--- Text for analysis Enclosed Below ---
Mappings - some examples

Erik van der Poel erikv at google.com
Wed Dec 2 06:31:54 CET 2009


Hello Georg,

Pagerank is computed from a link graph, and each link is represented
by a single directed edge. We do not want to add complexity by making
a single link yield two or more directed edges. By the way, you say
"both possibly meant documents", but a single domain name is made up
of labels owned by different owners, so if there is an Eszett in one
label and another Eszett in another label, you potentially have to try
four different variants.

On the serving side, we cannot serve Punycode that encodes Eszett
because MSIE 7 and 8 reject such URLs. So we'd have to do something
special, such as warn the user, remove the link, or whatever.

By the way, we wouldn't make such changes just because some
IETF/W3C/Unicode document recommended it. We only emulate the major
browser(s), and only when they gain market share and stick to the same
behavior for a long time. For example, if MSIE 9 decided to change the
way links are followed (resolved) and then they gained market share
but decided to deploy a patch that reverts to the old link behavior,
we would not implement the new (abandoned) link behavior.

Erik

On Tue, Dec 1, 2009 at 7:50 PM, Georg Ochsner <g.ochsner at revolistic.com> wrote:
> Am I understanding right, that this would lead to inaccurate scoring
> (pageranks, link popularity etc.)? But it would not lead to sites not being
> indexed (you can index both possibly meant documents) and also not to links
> on the result pages that lead different users to different documents,
> because the links are in punycode anyway?
>
>
>
> Best
> Georg
>
>
>
>
>
> Von: mark.edward.davis at gmail.com [mailto:mark.edward.davis at gmail.com] Im
> Auftrag von Mark Davis ?
--- End of Enclosed Text for analysis ---
> **About this task**: Please answer from the message above: why can't Punycode that encodes Eszett be served?
--- Given material Enclosed Below ---
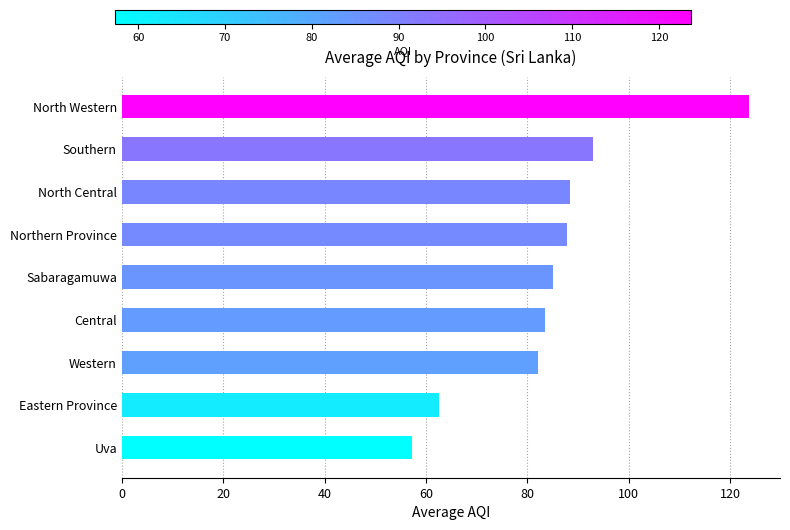

What is the difference between the values at Eastern Province and Sabaragamuwa?

22.5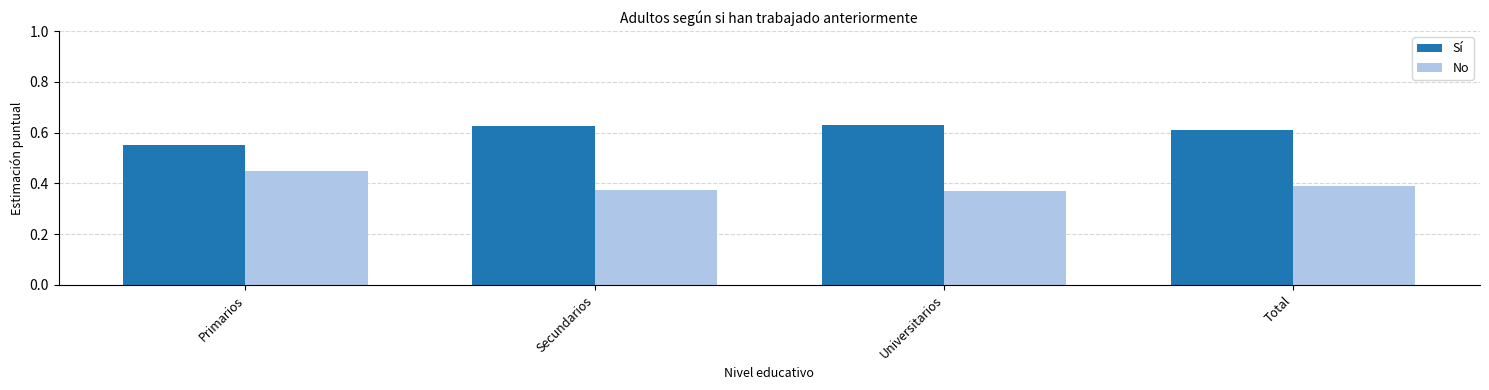

Which series has the largest total across all categories?

Sí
--- End of Enclosed Given material ---
> **Response area**: MSIE 7 and 8 reject such URLs.